▶ Passage:
== == ==

30-822 La.App. 2 Cir. 8/19/98, Bailey v. Parish of Caddo

Decision Date19 August 1998
Citation716 So.2d 523
Parties30-822 La.App. 2 Cir
CourtCourt of Appeal of Louisiana — District of US

Dannye W. Malone, Office of the Parish Attorney, Judi Milke, Assistant Parish Attorney, Wilkinson, Carmody & Gilliam by Mark E. Gilliam, Shreveport, for Defendants-Appellees.

Law Office of Jack M. Bailey, Jr. by Jack M. Bailey, Jr. and J. Allen Cooper, Jr., Shreveport, for Plaintiffs-Appellants.

Before NORRIS, BROWN and WILLIAMS, JJ.

[30-822 La.App. 2 Cir. 1] NORRIS, Judge.

This is a zoning case. The plaintiff, Jack Bailey Sr., owns a residential lot next to one owned by the defendants, Catherine Reed, her parents, grandmother and aunt (collectively, "the Reeds"). Bailey appeals a judgment which affirmed the actions of the Metropolitan Planning Commission ("MPC") and the Caddo Parish Commission ("CPC") granting the Reeds' request to subdivide their lot. For the reasons expressed, we affirm. Factual background

Jack and Dorothy Bailey Sr. own Lot 11, Moss Point, a small subdivision with large lots on Cross Lake. Their next door neighbors, the Reeds, own Lot 10; a plain "camp house" had stood on Lot 10 for years. In 1993 the Catherine Reed and her husband moved an existing house onto Lot 10 and improved it.

== == ==

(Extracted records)
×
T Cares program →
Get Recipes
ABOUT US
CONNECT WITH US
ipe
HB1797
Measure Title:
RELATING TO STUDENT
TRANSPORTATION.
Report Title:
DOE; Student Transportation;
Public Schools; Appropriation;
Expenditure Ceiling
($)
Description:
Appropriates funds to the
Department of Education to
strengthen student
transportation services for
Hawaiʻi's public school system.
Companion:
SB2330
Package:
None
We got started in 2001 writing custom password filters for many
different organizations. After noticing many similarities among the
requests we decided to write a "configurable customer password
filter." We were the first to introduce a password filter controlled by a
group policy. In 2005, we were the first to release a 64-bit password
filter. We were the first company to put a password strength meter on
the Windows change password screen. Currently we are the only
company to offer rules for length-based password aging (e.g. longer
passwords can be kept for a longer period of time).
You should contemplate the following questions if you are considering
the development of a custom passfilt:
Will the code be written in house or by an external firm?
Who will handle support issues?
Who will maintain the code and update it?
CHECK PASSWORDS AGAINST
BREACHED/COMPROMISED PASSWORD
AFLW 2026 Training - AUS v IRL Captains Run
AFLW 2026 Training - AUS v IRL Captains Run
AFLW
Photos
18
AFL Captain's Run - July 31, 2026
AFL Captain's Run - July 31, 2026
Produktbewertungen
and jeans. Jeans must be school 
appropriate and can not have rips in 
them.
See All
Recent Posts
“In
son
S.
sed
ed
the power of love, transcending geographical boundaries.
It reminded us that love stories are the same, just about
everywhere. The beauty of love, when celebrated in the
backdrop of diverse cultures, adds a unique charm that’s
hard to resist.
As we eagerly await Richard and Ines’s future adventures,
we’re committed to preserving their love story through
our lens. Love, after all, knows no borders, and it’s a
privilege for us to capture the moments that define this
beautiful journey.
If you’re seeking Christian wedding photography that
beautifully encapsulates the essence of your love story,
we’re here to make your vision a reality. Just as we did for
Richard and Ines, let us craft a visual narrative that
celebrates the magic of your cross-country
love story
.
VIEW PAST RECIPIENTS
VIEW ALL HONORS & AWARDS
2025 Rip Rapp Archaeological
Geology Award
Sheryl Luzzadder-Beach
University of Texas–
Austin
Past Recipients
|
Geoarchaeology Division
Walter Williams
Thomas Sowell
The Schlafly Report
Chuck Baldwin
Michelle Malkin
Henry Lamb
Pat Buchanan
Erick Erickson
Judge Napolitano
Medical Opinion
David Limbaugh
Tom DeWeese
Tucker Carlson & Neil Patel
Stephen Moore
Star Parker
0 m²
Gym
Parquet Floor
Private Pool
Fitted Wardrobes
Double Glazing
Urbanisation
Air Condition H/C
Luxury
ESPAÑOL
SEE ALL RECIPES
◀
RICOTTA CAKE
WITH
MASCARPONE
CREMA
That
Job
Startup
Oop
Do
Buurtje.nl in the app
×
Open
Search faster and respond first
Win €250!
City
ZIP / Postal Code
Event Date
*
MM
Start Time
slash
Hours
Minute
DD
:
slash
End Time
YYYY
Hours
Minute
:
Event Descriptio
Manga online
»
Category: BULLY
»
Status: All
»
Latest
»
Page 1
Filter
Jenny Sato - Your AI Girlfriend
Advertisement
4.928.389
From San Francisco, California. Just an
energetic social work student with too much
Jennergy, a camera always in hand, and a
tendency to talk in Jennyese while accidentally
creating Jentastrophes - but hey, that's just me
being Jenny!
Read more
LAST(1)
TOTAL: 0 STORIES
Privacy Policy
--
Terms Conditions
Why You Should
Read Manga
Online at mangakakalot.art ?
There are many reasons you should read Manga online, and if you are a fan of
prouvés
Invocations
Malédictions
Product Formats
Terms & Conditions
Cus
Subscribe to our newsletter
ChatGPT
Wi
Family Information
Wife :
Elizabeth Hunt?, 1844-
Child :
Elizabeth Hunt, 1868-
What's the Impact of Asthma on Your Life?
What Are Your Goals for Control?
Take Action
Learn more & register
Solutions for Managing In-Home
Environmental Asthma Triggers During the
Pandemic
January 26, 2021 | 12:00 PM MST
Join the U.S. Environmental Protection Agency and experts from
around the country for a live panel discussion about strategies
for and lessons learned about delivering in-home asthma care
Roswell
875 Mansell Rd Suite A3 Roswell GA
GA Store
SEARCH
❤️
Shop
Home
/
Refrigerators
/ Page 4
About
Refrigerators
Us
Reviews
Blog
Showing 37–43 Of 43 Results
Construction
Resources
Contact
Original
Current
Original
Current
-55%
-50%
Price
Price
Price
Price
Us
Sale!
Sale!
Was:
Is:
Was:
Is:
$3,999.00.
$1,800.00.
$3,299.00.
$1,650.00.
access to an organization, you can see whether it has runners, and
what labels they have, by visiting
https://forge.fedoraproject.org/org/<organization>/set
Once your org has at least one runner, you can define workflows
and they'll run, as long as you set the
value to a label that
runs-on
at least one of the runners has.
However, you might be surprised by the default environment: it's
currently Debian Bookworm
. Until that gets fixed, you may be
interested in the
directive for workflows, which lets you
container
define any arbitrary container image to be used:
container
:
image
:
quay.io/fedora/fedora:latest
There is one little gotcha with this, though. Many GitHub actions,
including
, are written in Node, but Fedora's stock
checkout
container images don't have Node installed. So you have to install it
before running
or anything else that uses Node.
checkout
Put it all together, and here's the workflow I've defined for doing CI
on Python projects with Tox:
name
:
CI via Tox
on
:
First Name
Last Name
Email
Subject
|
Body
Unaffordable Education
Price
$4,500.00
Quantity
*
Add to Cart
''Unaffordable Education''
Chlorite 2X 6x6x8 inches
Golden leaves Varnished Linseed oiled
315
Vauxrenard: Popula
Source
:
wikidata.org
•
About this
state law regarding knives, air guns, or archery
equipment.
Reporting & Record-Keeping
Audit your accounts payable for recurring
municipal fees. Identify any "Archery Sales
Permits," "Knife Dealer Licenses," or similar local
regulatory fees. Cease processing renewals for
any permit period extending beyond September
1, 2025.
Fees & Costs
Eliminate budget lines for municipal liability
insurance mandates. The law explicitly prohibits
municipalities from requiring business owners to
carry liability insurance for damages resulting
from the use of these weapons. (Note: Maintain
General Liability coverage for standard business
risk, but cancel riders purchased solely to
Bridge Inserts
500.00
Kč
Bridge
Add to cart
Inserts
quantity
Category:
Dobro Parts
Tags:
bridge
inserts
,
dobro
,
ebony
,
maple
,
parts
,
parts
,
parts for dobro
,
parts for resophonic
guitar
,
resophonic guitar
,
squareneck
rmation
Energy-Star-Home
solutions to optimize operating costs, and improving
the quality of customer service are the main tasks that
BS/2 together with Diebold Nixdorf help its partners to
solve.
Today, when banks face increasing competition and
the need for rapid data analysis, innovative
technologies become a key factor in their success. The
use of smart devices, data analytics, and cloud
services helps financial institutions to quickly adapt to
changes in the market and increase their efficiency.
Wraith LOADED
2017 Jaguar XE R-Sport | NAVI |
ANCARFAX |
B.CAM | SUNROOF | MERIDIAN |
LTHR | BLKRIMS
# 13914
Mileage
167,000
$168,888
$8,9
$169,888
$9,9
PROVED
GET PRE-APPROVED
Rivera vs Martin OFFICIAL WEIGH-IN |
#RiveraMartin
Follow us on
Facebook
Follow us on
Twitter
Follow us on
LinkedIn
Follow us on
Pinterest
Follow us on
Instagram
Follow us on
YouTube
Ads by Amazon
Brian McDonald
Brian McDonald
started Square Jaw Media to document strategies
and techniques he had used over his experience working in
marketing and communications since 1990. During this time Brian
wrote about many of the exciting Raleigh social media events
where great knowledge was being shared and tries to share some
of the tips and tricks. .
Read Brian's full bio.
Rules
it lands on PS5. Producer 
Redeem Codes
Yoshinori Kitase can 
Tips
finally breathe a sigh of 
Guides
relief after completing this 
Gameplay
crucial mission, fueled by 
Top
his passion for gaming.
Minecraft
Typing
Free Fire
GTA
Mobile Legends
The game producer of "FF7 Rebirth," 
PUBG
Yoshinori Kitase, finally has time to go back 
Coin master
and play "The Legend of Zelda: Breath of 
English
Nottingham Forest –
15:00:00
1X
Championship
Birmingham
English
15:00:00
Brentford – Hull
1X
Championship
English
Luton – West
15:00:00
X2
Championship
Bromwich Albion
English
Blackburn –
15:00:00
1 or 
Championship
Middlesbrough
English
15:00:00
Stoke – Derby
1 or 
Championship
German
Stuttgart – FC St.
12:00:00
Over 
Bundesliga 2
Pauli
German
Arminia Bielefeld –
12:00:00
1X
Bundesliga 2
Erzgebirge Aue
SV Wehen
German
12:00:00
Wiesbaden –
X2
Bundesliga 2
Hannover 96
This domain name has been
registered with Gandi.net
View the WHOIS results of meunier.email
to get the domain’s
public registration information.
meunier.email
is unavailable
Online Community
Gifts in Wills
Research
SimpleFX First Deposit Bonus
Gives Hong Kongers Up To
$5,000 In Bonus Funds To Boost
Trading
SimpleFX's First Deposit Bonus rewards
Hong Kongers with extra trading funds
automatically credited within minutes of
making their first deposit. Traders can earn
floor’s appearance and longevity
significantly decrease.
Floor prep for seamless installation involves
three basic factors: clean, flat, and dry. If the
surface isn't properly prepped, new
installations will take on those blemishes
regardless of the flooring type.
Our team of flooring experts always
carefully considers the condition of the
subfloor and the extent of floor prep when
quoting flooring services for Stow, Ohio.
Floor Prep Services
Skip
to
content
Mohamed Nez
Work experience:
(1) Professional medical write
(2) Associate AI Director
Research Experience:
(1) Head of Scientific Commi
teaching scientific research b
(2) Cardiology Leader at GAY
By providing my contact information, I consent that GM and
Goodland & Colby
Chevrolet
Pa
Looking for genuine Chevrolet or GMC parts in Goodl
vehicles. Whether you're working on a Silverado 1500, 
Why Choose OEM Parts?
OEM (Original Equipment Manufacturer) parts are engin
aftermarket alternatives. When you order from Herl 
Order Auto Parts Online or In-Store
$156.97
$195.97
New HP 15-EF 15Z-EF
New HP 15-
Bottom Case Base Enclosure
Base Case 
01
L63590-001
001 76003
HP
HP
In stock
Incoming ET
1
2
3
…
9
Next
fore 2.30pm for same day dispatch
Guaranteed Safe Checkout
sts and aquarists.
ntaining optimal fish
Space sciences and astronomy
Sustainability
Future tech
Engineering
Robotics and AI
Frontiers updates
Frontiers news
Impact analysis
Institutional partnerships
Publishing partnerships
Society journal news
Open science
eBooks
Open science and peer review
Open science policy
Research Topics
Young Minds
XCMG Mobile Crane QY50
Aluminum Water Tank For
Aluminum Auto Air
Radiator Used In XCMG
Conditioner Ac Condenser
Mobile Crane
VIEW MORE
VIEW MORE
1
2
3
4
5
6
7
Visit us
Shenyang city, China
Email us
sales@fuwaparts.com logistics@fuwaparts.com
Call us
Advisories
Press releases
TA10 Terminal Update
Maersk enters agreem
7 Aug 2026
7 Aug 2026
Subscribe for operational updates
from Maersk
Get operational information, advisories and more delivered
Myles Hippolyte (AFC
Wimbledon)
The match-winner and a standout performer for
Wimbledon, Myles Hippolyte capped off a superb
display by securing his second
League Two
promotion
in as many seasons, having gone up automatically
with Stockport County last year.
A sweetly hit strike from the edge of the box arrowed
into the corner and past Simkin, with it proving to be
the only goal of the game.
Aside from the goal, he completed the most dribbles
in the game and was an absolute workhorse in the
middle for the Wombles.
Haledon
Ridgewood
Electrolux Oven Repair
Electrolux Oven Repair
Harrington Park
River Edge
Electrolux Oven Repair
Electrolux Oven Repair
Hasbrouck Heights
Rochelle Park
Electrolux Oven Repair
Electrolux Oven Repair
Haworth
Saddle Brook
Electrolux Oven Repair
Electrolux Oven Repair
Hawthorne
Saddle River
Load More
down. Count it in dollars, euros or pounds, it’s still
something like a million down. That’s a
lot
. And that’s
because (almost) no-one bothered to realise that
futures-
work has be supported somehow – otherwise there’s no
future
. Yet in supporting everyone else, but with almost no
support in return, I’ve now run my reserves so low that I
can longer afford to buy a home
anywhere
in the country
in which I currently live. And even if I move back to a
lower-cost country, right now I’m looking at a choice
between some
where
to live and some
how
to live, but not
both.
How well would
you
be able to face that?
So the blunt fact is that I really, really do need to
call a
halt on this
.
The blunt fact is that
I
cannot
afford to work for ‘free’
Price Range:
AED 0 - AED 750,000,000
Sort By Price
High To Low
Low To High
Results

== == ==

▶ Aim of the task:
Transcribe the part of the court opinion starting at "Law Office of" and ending at "and WILLIAMS, JJ.". Nothing here depends on the listing.

▶ Written answer:
Law Office of Jack M. Bailey, Jr. by Jack M. Bailey, Jr. and J. Allen Cooper, Jr., Shreveport, for Plaintiffs-Appellants.

Before NORRIS, BROWN and WILLIAMS, JJ.